Association of novel visceral obesity indices with 10-year risk of major cardiovascular events in patients with type 2 diabetes mellitus.

Abstract

Background: Cardiovascular disease (CVD) is a leading cause of mortality among individuals with type 2 diabetes mellitus (T2DM), with visceral adiposity being a key contributor to increased CVD risk. Novel visceral obesity indices (NVOI), including the lipid accumulation product (LAP), visceral adiposity index (VAI), and metabolic score of visceral fat (METS-VF), offer improved visceral adipose tissue assessment and may enhance CVD risk prediction. This study aimed to evaluate the association of these indices with 10-year CVD risk and their predictive performance in adults with T2DM.

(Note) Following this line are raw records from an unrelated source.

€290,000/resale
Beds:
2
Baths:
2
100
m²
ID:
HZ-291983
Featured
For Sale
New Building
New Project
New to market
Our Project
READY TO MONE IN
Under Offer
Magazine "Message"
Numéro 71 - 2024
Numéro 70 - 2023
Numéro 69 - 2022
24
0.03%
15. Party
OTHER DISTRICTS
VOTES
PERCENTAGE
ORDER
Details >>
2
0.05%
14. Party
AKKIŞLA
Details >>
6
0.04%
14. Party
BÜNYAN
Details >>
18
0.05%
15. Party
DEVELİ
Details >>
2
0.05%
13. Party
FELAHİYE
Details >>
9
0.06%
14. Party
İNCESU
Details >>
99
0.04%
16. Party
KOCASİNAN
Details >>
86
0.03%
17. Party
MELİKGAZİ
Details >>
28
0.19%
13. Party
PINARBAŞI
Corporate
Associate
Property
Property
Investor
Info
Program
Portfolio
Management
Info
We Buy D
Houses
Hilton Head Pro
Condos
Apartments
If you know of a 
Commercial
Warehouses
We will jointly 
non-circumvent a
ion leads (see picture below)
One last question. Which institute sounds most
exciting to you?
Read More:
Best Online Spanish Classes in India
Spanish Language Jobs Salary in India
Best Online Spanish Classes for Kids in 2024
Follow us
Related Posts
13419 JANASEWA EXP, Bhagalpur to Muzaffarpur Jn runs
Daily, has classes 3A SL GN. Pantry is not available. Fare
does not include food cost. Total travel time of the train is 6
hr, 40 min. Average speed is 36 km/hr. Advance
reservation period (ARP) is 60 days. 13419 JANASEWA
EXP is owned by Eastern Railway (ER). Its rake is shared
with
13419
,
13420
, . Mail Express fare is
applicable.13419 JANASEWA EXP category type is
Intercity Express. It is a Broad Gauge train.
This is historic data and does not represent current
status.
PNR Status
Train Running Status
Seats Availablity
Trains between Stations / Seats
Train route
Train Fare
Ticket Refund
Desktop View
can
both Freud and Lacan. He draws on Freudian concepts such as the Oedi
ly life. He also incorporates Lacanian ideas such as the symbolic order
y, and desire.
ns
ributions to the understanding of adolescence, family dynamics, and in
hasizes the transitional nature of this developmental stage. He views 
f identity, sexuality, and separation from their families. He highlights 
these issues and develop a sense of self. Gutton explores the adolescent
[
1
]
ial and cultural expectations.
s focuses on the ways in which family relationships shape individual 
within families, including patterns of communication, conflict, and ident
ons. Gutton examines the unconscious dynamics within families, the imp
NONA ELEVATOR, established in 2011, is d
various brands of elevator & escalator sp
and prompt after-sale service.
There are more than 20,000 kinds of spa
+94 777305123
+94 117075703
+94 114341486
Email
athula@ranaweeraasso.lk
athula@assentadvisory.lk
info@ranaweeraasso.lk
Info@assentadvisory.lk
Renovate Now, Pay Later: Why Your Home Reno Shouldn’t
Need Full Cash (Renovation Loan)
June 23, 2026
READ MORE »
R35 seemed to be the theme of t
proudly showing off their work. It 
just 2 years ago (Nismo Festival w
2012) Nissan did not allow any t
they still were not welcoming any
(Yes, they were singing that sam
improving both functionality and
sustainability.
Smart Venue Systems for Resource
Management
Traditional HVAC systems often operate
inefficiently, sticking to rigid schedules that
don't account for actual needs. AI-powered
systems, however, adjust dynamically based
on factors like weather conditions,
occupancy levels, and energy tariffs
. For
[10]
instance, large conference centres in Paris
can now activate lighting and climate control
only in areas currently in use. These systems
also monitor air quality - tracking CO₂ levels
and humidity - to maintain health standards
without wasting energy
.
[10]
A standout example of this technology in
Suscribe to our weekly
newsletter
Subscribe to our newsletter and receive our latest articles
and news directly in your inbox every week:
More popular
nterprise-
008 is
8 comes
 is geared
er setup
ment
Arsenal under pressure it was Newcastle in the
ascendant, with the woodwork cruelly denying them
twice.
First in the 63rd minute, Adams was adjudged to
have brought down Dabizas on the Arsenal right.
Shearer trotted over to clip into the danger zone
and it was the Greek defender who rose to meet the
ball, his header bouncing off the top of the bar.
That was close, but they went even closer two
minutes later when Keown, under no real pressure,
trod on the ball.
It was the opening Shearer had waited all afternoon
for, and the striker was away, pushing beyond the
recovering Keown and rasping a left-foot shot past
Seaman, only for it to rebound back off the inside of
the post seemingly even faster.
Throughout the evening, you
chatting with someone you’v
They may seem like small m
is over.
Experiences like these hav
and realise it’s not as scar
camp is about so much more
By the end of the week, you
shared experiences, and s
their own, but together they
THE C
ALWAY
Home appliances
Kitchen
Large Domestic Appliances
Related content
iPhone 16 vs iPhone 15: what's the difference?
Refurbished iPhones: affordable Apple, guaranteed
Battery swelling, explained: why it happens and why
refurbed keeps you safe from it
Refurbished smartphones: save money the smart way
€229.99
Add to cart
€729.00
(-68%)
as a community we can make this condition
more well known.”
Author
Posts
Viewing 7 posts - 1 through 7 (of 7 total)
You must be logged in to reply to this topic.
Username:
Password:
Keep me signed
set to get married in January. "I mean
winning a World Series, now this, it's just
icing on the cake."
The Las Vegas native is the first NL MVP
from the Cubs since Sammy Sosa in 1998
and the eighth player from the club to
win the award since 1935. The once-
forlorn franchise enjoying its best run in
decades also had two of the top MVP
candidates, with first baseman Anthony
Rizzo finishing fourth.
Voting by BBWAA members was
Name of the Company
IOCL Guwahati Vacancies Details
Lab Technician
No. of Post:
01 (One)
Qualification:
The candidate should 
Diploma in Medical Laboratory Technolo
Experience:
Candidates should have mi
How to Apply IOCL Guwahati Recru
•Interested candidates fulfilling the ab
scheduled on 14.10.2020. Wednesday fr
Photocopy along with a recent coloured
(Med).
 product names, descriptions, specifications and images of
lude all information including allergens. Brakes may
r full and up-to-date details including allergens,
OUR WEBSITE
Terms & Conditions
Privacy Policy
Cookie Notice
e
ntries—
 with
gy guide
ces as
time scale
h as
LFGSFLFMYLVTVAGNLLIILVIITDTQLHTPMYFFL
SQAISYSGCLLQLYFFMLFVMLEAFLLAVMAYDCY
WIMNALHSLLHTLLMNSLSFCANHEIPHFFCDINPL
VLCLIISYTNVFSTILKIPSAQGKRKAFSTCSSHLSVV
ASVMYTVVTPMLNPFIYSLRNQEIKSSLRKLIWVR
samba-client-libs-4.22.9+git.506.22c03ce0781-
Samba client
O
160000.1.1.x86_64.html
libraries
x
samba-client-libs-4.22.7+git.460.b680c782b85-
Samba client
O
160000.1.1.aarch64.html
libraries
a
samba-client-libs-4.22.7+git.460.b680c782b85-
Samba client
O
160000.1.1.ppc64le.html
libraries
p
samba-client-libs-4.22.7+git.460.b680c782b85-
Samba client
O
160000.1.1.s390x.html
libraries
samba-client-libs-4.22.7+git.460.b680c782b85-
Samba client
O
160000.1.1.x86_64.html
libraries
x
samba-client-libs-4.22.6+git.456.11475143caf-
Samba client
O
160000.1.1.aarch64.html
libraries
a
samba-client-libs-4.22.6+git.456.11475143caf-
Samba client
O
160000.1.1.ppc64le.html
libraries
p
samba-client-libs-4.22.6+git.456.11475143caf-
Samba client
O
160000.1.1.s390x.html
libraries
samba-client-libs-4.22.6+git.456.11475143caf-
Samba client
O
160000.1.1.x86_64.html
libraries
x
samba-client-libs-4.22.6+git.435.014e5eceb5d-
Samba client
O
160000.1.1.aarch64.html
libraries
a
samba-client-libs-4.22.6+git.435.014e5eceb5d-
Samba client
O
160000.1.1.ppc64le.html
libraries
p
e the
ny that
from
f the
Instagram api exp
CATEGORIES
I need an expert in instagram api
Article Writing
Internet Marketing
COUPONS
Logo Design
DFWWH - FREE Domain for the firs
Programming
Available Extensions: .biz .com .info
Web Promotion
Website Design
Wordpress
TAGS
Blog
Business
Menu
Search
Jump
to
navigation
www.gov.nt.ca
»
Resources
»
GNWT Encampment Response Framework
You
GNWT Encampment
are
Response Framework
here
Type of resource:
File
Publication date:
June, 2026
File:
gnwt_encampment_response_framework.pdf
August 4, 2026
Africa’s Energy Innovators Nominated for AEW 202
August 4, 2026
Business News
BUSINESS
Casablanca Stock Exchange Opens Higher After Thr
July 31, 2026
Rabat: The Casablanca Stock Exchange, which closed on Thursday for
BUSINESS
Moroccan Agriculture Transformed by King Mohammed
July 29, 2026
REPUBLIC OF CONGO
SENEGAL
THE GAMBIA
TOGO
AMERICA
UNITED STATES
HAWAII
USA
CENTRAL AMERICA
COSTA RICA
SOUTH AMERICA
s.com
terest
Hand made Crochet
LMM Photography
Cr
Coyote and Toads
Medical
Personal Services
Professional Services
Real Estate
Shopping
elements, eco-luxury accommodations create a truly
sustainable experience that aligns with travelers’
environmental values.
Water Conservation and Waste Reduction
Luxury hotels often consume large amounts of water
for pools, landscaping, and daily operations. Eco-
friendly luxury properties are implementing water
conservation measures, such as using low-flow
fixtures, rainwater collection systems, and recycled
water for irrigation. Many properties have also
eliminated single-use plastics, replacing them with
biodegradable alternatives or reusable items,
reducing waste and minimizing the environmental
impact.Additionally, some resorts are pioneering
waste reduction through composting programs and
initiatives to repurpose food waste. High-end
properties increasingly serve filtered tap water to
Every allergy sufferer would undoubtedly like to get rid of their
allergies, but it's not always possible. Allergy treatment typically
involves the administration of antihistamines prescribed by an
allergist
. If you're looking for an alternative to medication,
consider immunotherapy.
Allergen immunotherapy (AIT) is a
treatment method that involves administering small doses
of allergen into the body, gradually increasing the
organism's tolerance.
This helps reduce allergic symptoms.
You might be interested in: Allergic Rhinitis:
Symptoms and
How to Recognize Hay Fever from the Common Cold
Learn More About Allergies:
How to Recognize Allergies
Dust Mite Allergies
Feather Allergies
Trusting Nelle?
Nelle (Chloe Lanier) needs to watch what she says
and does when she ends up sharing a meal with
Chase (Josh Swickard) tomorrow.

Methods: A cross-sectional study was conducted in the diabetes outpatient clinic and family medicine units of Suez Canal University in Ismailia, Egypt over 15 months starting in February 2023. A total of 397 randomly selected patients with T2DM participated. A structured interview questionnaire was used to collect demographics, medical, family, and lifestyle-related data. Clinical data such as blood pressure, body mass index (BMI), waist circumference (WC), and laboratory data such as fasting blood glucose (FBG) and lipid profile were obtained. NVOIs were calculated using standardized equations, and 10-year CVD risk was determined using the 2019 WHO/ISH CVD risk-laboratory-based chart. Logistic regression was used to assess the associations between NVOIs and high CVD risk, while receiver operating characteristic (ROC) curve analysis was used to evaluate its predictive accuracy.

Results: High CVD risk (≥ 20% 10-year risk) was identified in 40.5% of participants and was significantly associated with higher LAP, VAI, and METS-VF levels (p < 0.001). VAI was associated with 3.18 times higher odds of having a high 10-year CVD risk (95% CI 1.61-6.26, p < 0.001) in males and 4.16 (95% CI 1.26-13.68, p = 0.019) in females. METS-VF had the highest predictive ability, with an adjusted odds ratio (aOR) of 7.39 (95% CI 1.03-52.85, p = 0.046) in males and 7.80 (95% CI 1.53-39.92, p = 0.014) in females while, LAP showed no significant association. The area under the curve (AUC) values indicated acceptable to excellent predictive accuracy for all indices, with METS-VF and VAI generally outperforming LAP. VAI performs best in males and METS-VF in females. Sensitivity ranged from 63.92 to 87.5%, while specificity varied between 73.79% and 94.51%. Positive predictive values (PPVs) were higher in males (77-92.5%), whereas negative predictive values (NPVs) were higher in females (88.9-93%).

Conclusions: High CVD risk was significantly associated with elevated VAI, METS-VF, and LAP; however, only VAI and METS-VF emerged as independent predictors. These indices demonstrated the highest predictive accuracy, reinforcing their clinical relevance. Given their superior discriminative ability, incorporating VAI and METS-VF into routine assessments could enhance CVD risk prediction in adults with T2DM, allowing for earlier intervention and better management strategies.